> [Work task]: Print the data verbatim from the line that contains "GetModelOk returns a" up to and including the line that contains "### SetTrainingFile", and nothing else.

Start of Exercise data

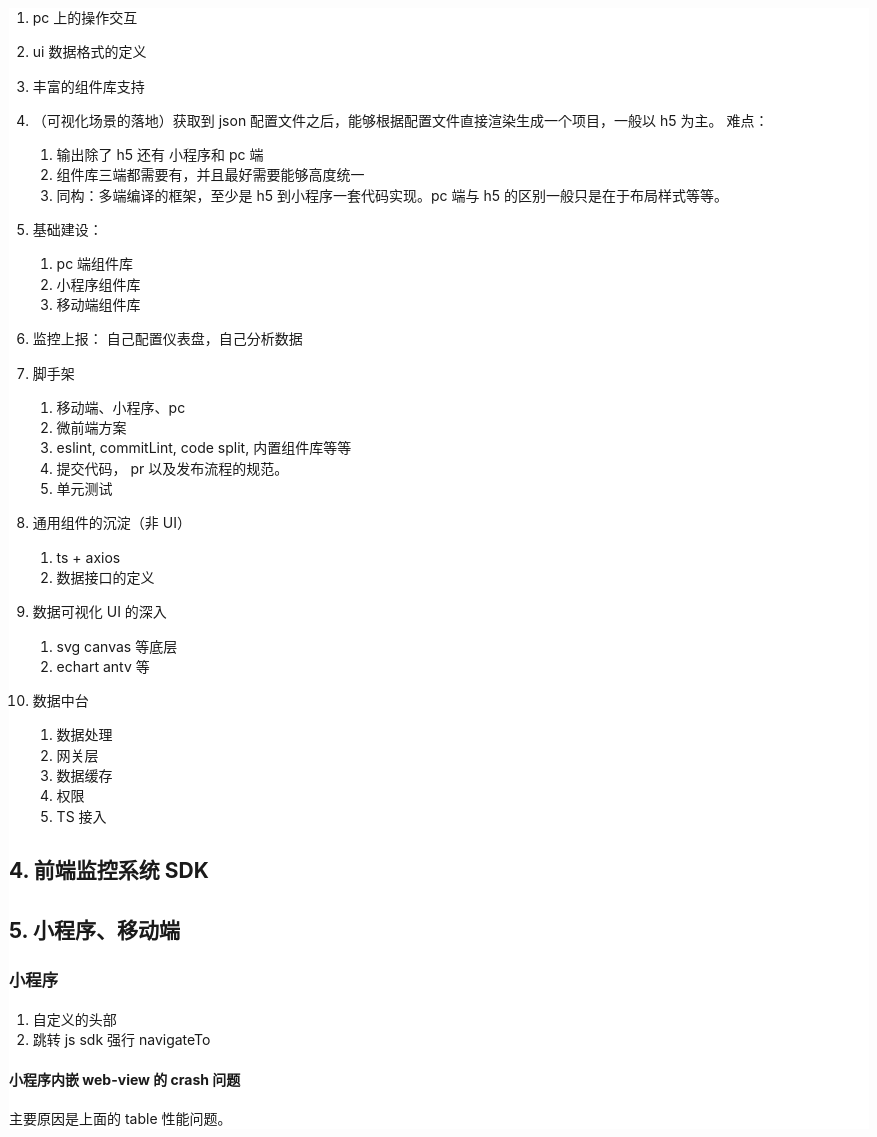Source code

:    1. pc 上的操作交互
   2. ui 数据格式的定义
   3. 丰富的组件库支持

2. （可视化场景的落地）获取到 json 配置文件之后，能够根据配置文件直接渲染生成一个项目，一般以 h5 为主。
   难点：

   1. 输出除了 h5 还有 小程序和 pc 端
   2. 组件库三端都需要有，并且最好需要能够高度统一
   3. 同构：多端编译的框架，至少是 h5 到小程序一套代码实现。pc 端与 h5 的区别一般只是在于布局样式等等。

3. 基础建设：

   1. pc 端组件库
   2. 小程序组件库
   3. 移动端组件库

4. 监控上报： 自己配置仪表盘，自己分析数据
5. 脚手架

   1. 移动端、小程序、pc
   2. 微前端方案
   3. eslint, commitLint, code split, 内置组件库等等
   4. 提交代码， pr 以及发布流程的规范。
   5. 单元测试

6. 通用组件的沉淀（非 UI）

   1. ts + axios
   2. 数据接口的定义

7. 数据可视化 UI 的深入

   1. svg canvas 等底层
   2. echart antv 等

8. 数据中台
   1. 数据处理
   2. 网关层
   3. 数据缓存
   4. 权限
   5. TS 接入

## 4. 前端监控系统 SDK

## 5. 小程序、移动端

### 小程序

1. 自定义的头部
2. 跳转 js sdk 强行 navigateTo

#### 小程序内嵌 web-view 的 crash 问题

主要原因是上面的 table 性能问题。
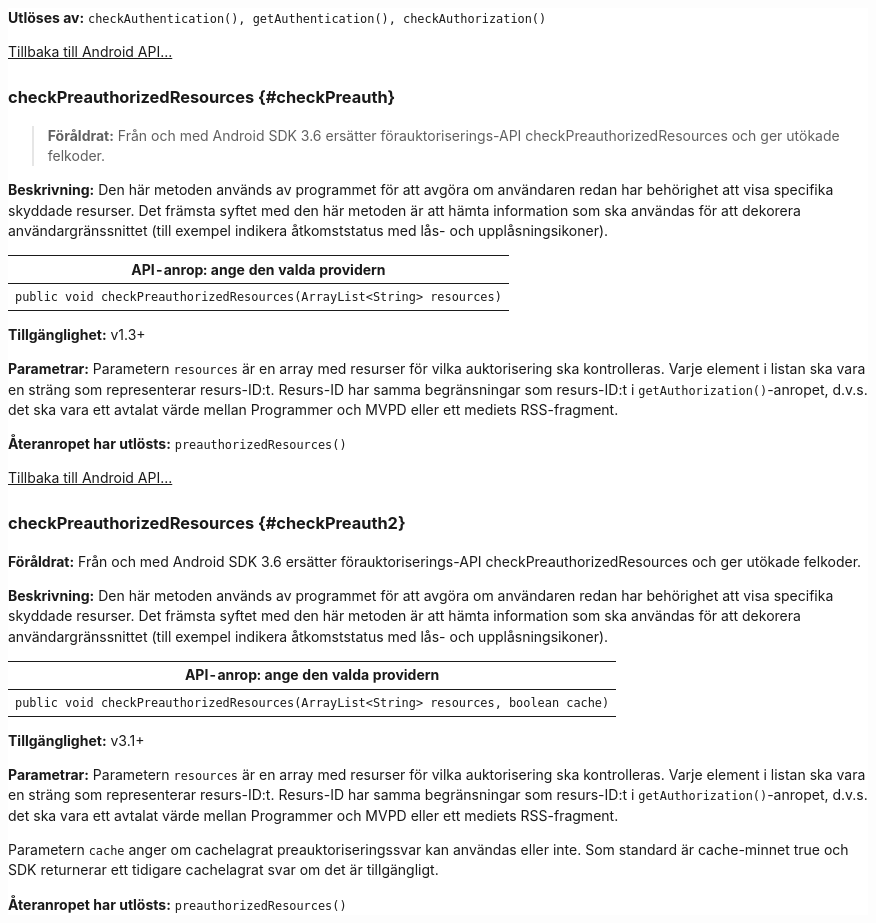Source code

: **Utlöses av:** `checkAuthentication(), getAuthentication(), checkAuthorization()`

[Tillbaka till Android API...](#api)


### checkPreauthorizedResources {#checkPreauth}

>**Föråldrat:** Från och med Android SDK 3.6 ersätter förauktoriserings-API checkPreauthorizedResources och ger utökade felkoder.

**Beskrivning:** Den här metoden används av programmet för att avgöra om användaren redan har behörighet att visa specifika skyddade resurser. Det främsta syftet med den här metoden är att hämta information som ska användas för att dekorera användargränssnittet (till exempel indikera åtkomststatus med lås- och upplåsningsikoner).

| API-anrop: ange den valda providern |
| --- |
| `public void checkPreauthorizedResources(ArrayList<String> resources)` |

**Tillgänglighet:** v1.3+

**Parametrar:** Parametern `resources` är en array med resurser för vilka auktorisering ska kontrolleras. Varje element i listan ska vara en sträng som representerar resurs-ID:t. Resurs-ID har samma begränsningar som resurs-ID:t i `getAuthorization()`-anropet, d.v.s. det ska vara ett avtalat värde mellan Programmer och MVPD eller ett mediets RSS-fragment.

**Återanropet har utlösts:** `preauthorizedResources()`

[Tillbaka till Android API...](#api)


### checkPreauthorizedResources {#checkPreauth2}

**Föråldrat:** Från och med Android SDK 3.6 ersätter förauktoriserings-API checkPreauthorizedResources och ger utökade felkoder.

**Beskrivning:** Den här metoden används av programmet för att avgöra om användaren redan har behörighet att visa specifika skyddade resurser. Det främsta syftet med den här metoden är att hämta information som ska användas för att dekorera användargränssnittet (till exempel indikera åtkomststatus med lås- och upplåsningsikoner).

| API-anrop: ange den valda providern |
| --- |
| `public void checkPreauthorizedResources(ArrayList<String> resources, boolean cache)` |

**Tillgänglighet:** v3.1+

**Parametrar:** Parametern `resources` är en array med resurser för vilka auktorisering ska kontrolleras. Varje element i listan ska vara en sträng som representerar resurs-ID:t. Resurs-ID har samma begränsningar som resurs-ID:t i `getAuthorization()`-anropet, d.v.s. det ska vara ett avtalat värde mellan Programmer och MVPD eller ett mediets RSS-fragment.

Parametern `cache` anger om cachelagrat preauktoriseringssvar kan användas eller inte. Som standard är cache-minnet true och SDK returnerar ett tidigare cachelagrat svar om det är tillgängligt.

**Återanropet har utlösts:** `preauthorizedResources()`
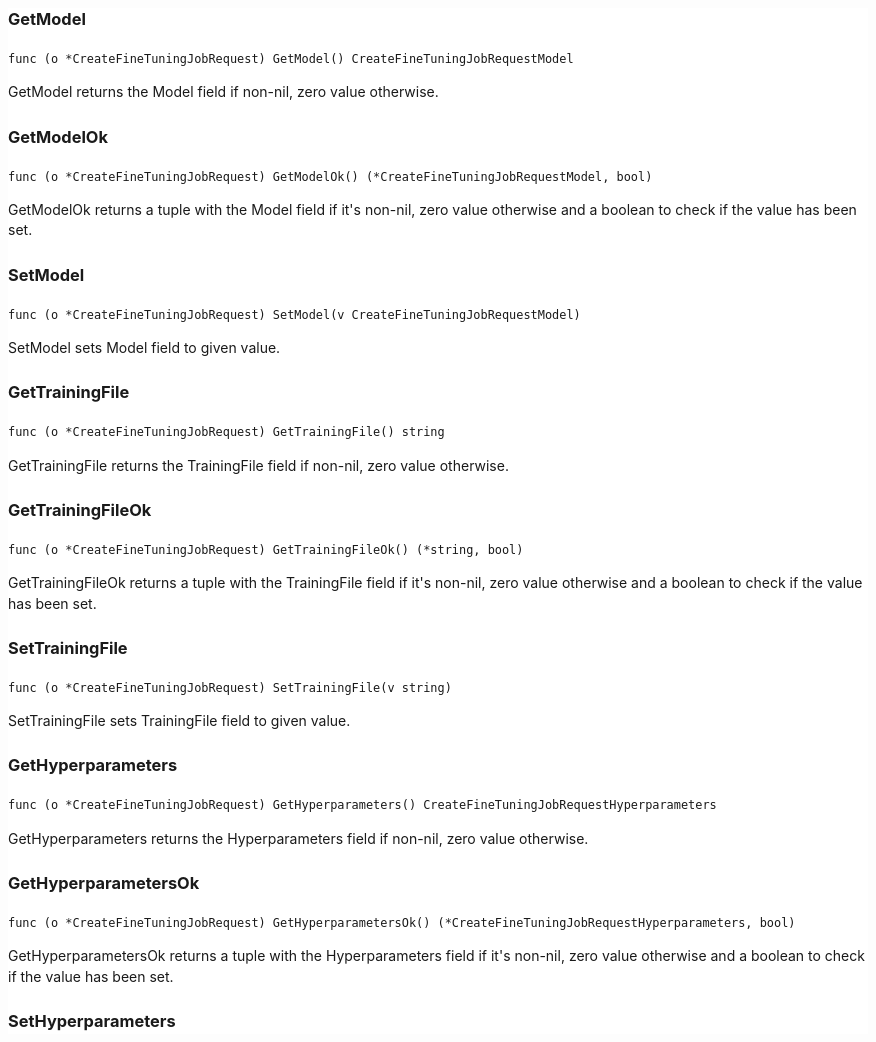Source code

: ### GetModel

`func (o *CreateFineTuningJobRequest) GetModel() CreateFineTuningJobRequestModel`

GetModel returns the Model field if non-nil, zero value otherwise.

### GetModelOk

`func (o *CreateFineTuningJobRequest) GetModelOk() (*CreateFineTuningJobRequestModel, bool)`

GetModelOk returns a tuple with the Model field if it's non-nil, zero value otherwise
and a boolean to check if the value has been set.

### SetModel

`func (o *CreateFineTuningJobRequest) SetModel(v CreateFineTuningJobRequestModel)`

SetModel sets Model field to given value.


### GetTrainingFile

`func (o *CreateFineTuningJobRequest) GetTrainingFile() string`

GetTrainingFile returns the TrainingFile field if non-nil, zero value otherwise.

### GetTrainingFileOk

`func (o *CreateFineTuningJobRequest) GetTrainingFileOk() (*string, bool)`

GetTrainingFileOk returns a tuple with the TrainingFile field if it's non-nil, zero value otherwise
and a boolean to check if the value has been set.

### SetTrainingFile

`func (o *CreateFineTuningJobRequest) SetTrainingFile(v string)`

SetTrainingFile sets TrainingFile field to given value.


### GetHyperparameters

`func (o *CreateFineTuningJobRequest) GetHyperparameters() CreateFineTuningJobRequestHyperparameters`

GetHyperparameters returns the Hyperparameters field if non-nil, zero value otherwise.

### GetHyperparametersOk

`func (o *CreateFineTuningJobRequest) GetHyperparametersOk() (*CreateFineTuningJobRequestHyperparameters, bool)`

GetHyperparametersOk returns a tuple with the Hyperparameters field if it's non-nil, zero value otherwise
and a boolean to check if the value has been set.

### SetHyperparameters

End of Exercise data

> [Solved exercise]:
GetModelOk returns a tuple with the Model field if it's non-nil, zero value otherwise
and a boolean to check if the value has been set.

### SetModel

`func (o *CreateFineTuningJobRequest) SetModel(v CreateFineTuningJobRequestModel)`

SetModel sets Model field to given value.


### GetTrainingFile

`func (o *CreateFineTuningJobRequest) GetTrainingFile() string`

GetTrainingFile returns the TrainingFile field if non-nil, zero value otherwise.

### GetTrainingFileOk

`func (o *CreateFineTuningJobRequest) GetTrainingFileOk() (*string, bool)`

GetTrainingFileOk returns a tuple with the TrainingFile field if it's non-nil, zero value otherwise
and a boolean to check if the value has been set.

### SetTrainingFile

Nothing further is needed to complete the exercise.